Your task is to repeat all of the data exactly while excluding the pictures.

§ **THE DATA**
-*-*-
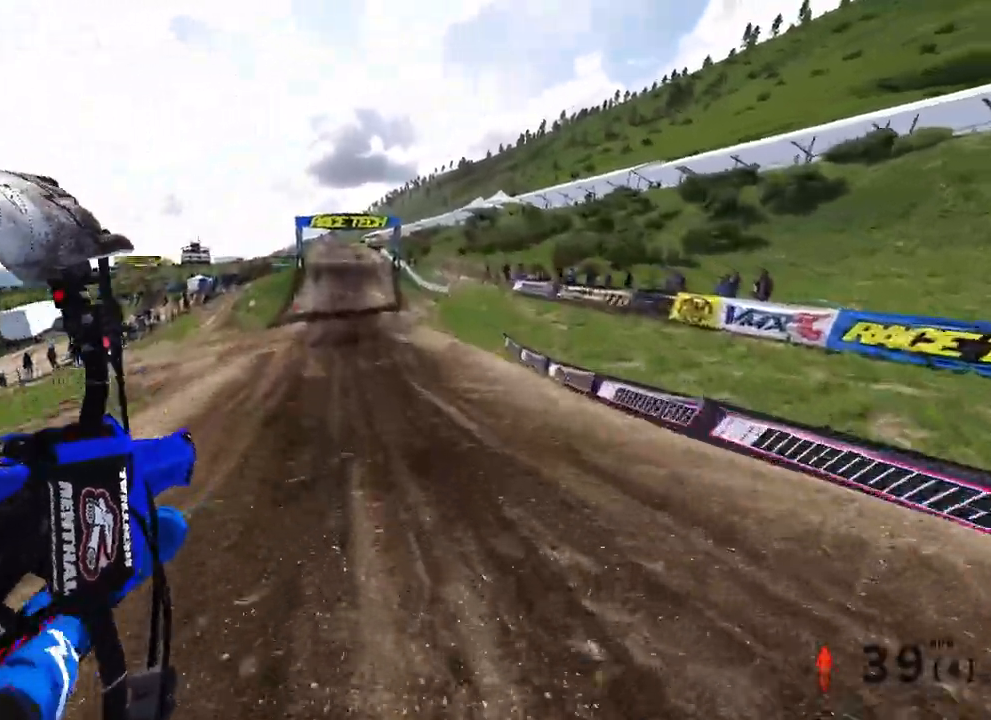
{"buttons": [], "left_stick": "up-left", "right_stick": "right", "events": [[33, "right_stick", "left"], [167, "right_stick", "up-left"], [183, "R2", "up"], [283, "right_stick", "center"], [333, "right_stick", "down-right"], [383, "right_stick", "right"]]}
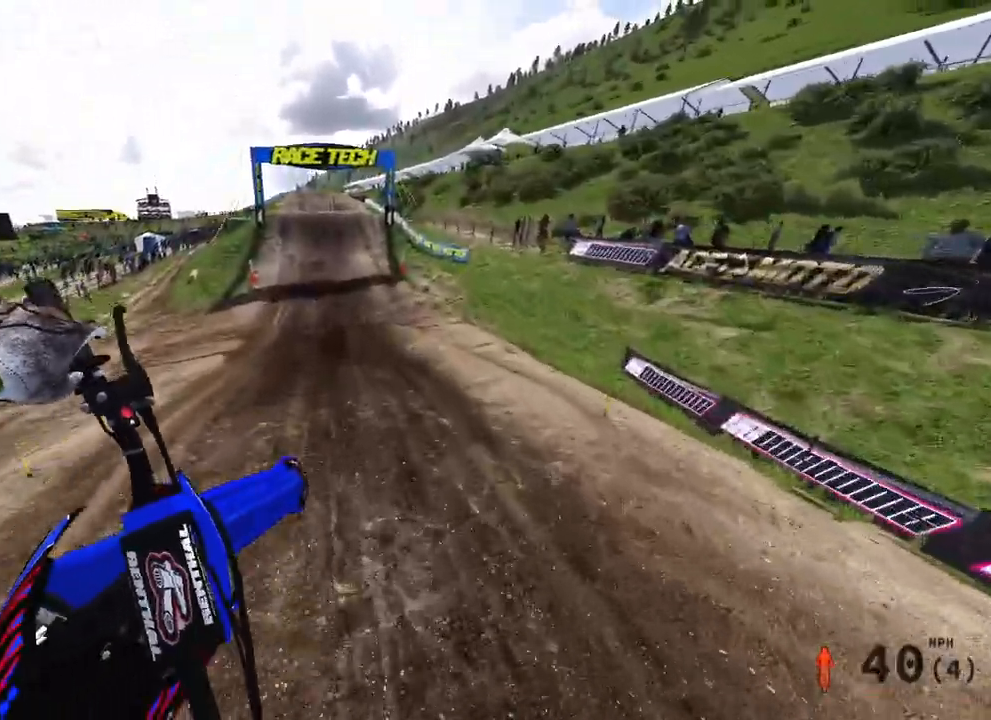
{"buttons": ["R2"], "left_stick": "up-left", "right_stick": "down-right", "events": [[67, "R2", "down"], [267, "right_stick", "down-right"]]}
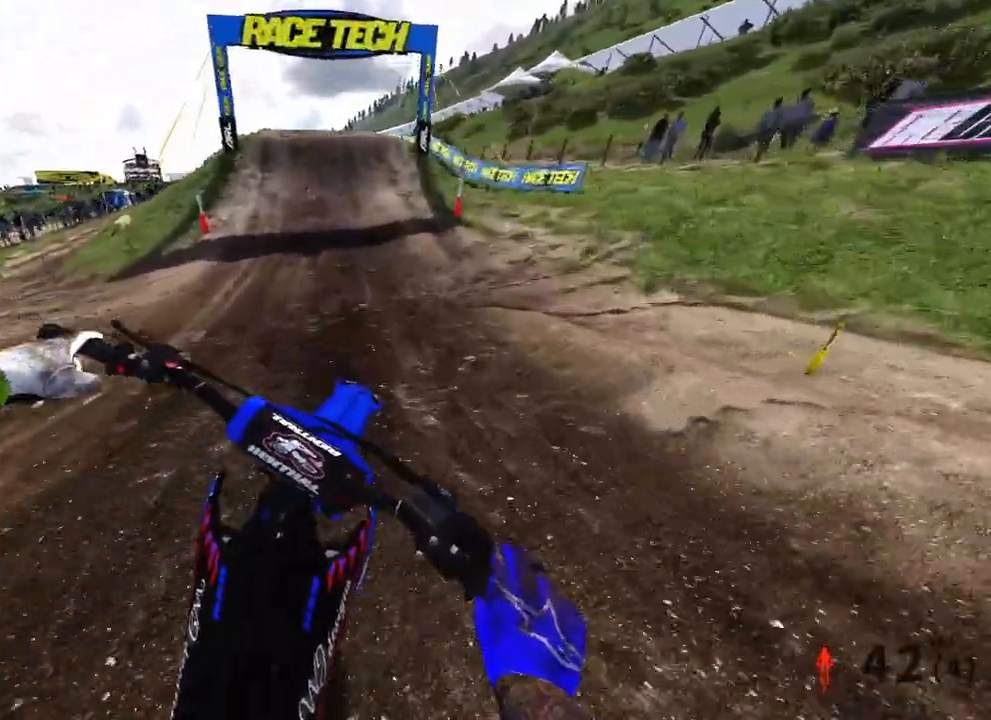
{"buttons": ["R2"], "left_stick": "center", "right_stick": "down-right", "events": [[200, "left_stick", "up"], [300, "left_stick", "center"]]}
-*-*-
§ **RESPONSE BOX**
{"buttons": [], "left_stick": "up-left", "right_stick": "right", "events": [[33, "right_stick", "left"], [167, "right_stick", "up-left"], [183, "R2", "up"], [283, "right_stick", "center"], [333, "right_stick", "down-right"], [383, "right_stick", "right"]]}
{"buttons": ["R2"], "left_stick": "up-left", "right_stick": "down-right", "events": [[67, "R2", "down"], [267, "right_stick", "down-right"]]}
{"buttons": ["R2"], "left_stick": "center", "right_stick": "down-right", "events": [[200, "left_stick", "up"], [300, "left_stick", "center"]]}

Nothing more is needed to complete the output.